気づけば裏裏山にいて、とりあえずどうにか家に帰ろうと山を彷徨っていた所、山賊に襲われ、そこを文次郎が助けたらしい。

彼女を見る限り、嘘はついていない。いないが何かを隠している。しかし、僕には彼女が隠しているものが、彼女が間者だとか、くノ一だとかそういう事ではなく、もっと次元の違う事のように思えた。


「怪我もしてるようだし、今日のところはここでゆっくり休みなさい。明日からの事はまた明日話そう」
「はい」
「伊作と文次郎は今日はこの子のそばにいてくれるかい?」

土井先生が僕と文次郎に聞く。土井先生はさっきの僕と文次郎の矢羽音を聞いていただろうし、これはきっと監視をしろということだろう。「はい」とうなづく。

「それじゃあ後は二人に任せるよ」

「わからない事があったらなんでもこの2人に聞くんだよ」と彼女に、そして矢羽音で『異変があればすぐに知らせるように』と僕達に言って土井先生は出ていった。

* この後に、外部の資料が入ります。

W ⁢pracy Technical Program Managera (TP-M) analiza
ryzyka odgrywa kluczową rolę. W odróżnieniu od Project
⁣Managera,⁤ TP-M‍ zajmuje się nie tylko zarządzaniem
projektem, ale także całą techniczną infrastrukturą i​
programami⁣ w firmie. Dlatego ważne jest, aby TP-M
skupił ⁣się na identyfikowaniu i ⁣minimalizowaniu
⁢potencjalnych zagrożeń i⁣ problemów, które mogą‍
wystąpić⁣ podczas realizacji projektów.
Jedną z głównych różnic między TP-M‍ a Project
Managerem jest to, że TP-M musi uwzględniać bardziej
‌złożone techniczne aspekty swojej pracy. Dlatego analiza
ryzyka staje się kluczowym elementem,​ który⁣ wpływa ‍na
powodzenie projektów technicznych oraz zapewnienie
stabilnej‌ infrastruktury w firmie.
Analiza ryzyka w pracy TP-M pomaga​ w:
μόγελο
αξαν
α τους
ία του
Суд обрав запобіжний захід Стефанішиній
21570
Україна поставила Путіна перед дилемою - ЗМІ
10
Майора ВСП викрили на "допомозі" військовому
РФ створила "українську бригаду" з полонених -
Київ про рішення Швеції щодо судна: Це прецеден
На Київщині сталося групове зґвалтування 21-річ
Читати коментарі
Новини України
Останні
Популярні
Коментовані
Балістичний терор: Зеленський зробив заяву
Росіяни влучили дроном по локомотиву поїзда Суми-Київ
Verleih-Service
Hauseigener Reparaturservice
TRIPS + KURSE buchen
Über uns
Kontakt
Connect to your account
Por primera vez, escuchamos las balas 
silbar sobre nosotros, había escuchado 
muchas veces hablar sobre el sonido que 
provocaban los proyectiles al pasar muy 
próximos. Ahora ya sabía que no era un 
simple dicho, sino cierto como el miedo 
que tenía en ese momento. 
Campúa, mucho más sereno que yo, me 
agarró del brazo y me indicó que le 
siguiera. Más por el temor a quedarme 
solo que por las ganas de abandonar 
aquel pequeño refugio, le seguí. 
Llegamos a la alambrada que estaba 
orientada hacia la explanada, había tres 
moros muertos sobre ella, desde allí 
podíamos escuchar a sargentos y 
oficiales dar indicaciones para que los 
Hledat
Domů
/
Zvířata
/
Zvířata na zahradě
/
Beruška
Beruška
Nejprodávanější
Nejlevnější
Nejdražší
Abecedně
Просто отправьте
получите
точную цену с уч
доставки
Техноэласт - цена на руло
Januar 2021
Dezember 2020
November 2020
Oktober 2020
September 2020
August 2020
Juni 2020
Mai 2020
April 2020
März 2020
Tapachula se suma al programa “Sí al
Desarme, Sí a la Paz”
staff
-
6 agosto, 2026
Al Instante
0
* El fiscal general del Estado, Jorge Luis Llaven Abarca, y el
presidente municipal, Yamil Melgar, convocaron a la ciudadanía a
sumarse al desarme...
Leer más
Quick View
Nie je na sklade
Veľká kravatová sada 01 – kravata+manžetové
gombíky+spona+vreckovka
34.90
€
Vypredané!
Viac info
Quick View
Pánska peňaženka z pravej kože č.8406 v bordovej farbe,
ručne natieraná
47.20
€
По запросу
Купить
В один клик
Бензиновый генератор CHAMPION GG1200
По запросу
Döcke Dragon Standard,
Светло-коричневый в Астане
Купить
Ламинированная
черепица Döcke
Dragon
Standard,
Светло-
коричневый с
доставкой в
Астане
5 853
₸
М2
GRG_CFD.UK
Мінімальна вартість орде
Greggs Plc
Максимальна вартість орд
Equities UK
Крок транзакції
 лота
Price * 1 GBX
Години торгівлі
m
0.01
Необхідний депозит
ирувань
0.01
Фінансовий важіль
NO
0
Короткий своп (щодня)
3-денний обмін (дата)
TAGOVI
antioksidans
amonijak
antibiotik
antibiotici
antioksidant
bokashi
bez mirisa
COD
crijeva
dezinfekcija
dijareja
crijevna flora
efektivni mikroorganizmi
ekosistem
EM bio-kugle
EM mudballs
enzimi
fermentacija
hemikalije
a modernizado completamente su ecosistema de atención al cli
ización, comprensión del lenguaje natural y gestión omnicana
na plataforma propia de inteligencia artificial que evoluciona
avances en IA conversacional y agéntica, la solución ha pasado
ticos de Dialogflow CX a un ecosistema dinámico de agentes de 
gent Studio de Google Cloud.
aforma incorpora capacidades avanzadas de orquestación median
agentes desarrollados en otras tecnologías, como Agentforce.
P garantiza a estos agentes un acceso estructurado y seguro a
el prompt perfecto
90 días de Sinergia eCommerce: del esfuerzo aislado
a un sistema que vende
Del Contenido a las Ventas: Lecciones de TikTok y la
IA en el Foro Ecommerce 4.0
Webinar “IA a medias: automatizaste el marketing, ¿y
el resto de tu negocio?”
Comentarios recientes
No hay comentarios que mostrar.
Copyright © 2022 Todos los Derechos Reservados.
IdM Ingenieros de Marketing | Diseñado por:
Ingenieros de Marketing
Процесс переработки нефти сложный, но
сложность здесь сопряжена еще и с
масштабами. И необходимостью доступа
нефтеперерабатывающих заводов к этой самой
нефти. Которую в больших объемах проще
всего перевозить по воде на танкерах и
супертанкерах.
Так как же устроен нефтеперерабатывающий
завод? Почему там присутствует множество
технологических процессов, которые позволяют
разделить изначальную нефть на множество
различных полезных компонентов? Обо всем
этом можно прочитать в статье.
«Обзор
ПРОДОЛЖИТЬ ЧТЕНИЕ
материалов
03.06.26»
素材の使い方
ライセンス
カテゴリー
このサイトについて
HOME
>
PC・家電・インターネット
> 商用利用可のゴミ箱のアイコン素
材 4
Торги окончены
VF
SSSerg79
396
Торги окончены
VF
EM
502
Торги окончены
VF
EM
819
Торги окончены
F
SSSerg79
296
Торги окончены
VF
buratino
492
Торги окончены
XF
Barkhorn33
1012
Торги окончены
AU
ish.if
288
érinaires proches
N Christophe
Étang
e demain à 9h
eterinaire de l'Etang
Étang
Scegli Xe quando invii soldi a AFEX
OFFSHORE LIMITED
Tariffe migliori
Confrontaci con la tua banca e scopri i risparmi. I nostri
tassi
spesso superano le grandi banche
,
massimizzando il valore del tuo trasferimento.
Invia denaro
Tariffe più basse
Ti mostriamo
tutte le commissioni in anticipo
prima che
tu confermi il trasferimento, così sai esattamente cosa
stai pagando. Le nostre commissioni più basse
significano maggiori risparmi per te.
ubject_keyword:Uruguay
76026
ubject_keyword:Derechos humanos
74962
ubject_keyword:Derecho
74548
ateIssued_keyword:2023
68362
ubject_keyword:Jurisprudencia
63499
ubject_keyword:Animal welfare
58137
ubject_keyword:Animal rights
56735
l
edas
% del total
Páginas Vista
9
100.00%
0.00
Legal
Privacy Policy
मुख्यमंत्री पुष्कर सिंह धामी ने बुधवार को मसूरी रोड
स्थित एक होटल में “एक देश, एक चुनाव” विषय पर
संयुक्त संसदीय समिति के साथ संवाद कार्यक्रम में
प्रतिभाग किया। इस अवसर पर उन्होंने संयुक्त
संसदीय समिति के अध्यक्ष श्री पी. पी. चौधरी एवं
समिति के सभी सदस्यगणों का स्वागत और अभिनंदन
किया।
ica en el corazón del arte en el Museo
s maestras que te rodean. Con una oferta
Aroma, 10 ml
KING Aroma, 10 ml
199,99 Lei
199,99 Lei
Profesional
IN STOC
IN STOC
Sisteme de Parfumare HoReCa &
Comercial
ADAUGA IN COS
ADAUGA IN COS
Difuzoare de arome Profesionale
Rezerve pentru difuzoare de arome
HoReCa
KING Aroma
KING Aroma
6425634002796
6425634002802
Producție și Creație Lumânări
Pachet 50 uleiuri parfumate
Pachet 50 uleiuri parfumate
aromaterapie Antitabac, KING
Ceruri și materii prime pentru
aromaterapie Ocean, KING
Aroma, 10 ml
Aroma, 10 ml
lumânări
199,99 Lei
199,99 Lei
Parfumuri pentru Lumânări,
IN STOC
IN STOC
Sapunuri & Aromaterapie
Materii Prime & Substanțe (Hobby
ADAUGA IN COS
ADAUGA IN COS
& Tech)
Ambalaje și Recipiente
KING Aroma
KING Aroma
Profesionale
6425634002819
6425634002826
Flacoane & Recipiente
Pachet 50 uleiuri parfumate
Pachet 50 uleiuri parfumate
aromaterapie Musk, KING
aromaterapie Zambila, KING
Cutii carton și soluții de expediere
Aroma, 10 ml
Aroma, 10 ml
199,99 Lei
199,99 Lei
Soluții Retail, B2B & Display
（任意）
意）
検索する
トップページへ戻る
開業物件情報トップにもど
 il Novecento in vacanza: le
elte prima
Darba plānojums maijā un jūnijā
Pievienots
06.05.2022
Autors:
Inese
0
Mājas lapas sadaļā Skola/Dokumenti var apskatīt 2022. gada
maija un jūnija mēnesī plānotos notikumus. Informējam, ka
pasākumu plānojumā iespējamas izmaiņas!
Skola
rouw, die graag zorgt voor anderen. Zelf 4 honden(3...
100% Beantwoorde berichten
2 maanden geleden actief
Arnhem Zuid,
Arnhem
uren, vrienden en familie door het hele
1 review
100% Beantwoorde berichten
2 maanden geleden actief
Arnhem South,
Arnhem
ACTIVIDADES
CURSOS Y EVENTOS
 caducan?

「なまえちゃん、だよね。僕は善法寺伊作。よろしくね」
「善法寺さん、ですか」
「それからこっちが、ほら、文次郎、君が助けたんだから自己紹介くらいしなよ!」
「あ、ああ、俺は潮江文次郎だ。よろしく」
「善法寺さんと、潮江さん、ですね。えっと、知ってると思いますが私はみょうじなまえです。いろいろすみません、それからありがとうございます」
「ううん、良いんだよ。なまえちゃんは怪我してるんだから、ゆっくり休んで!」

「ね?」と彼女、なまえちゃんに言うと、さっきまで引きつっていた頬がゆるりと緩んだ。